▸ **To-do item**: Return the full listing exactly as it is written.

Supplied records Block Start

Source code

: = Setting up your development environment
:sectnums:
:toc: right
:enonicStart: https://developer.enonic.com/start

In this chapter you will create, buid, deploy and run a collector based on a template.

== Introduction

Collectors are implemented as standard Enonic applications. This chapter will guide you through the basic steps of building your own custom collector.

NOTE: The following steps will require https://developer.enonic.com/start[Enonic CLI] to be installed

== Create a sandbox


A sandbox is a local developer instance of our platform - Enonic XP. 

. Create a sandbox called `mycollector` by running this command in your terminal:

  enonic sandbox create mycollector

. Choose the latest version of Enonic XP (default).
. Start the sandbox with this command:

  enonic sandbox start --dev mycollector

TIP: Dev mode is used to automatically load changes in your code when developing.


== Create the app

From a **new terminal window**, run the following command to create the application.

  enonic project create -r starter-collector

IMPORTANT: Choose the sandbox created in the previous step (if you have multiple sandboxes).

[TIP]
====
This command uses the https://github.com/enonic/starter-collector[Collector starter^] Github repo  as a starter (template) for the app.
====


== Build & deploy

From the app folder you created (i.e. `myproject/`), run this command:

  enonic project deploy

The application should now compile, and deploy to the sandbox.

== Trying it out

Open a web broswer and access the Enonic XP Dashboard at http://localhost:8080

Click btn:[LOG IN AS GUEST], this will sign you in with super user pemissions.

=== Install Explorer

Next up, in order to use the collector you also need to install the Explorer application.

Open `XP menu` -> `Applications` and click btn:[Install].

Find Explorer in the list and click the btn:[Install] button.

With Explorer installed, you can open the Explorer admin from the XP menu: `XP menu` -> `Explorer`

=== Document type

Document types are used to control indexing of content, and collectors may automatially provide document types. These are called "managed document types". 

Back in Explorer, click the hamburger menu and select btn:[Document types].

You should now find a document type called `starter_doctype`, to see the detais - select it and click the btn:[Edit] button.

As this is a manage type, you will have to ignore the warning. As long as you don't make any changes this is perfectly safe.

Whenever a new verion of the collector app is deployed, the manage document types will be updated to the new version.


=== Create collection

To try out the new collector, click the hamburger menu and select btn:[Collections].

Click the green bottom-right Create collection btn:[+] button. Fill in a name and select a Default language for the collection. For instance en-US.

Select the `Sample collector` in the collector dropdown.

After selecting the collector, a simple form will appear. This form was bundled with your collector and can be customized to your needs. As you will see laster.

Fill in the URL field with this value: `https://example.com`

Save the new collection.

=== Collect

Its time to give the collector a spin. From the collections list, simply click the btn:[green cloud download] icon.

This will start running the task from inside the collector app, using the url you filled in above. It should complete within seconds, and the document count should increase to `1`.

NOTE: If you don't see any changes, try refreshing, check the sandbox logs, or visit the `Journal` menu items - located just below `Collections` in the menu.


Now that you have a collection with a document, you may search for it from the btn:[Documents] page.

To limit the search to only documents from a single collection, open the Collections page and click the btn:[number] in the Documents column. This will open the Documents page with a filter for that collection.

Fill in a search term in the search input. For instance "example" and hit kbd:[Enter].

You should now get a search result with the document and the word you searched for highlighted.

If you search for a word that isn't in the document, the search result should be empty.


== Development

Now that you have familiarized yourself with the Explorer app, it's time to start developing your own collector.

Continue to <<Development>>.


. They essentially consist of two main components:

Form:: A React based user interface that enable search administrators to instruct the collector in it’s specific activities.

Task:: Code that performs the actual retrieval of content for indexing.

Supplied records Block End

▸ **Expected answer**:
Source code

: = Setting up your development environment
:sectnums:
:toc: right
:enonicStart: https://developer.enonic.com/start

In this chapter you will create, buid, deploy and run a collector based on a template.

== Introduction

Collectors are implemented as standard Enonic applications. This chapter will guide you through the basic steps of building your own custom collector.

NOTE: The following steps will require https://developer.enonic.com/start[Enonic CLI] to be installed

== Create a sandbox


A sandbox is a local developer instance of our platform - Enonic XP. 

. Create a sandbox called `mycollector` by running this command in your terminal:

  enonic sandbox create mycollector

. Choose the latest version of Enonic XP (default).
. Start the sandbox with this command:

  enonic sandbox start --dev mycollector

TIP: Dev mode is used to automatically load changes in your code when developing.


== Create the app

From a **new terminal window**, run the following command to create the application.

  enonic project create -r starter-collector

IMPORTANT: Choose the sandbox created in the previous step (if you have multiple sandboxes).

[TIP]
====
This command uses the https://github.com/enonic/starter-collector[Collector starter^] Github repo  as a starter (template) for the app.
====


== Build & deploy

From the app folder you created (i.e. `myproject/`), run this command:

  enonic project deploy

The application should now compile, and deploy to the sandbox.

== Trying it out

Open a web broswer and access the Enonic XP Dashboard at http://localhost:8080

Click btn:[LOG IN AS GUEST], this will sign you in with super user pemissions.

=== Install Explorer

Next up, in order to use the collector you also need to install the Explorer application.

Open `XP menu` -> `Applications` and click btn:[Install].

Find Explorer in the list and click the btn:[Install] button.

With Explorer installed, you can open the Explorer admin from the XP menu: `XP menu` -> `Explorer`

=== Document type

Document types are used to control indexing of content, and collectors may automatially provide document types. These are called "managed document types". 

Back in Explorer, click the hamburger menu and select btn:[Document types].

You should now find a document type called `starter_doctype`, to see the detais - select it and click the btn:[Edit] button.

As this is a manage type, you will have to ignore the warning. As long as you don't make any changes this is perfectly safe.

Whenever a new verion of the collector app is deployed, the manage document types will be updated to the new version.


=== Create collection

To try out the new collector, click the hamburger menu and select btn:[Collections].

Click the green bottom-right Create collection btn:[+] button. Fill in a name and select a Default language for the collection. For instance en-US.

Select the `Sample collector` in the collector dropdown.

After selecting the collector, a simple form will appear. This form was bundled with your collector and can be customized to your needs. As you will see laster.

Fill in the URL field with this value: `https://example.com`

Save the new collection.

=== Collect

Its time to give the collector a spin. From the collections list, simply click the btn:[green cloud download] icon.

This will start running the task from inside the collector app, using the url you filled in above. It should complete within seconds, and the document count should increase to `1`.

NOTE: If you don't see any changes, try refreshing, check the sandbox logs, or visit the `Journal` menu items - located just below `Collections` in the menu.


Now that you have a collection with a document, you may search for it from the btn:[Documents] page.

To limit the search to only documents from a single collection, open the Collections page and click the btn:[number] in the Documents column. This will open the Documents page with a filter for that collection.

Fill in a search term in the search input. For instance "example" and hit kbd:[Enter].

You should now get a search result with the document and the word you searched for highlighted.

If you search for a word that isn't in the document, the search result should be empty.


== Development

Now that you have familiarized yourself with the Explorer app, it's time to start developing your own collector.

Continue to <<Development>>.


. They essentially consist of two main components:

Form:: A React based user interface that enable search administrators to instruct the collector in it’s specific activities.

Task:: Code that performs the actual retrieval of content for indexing.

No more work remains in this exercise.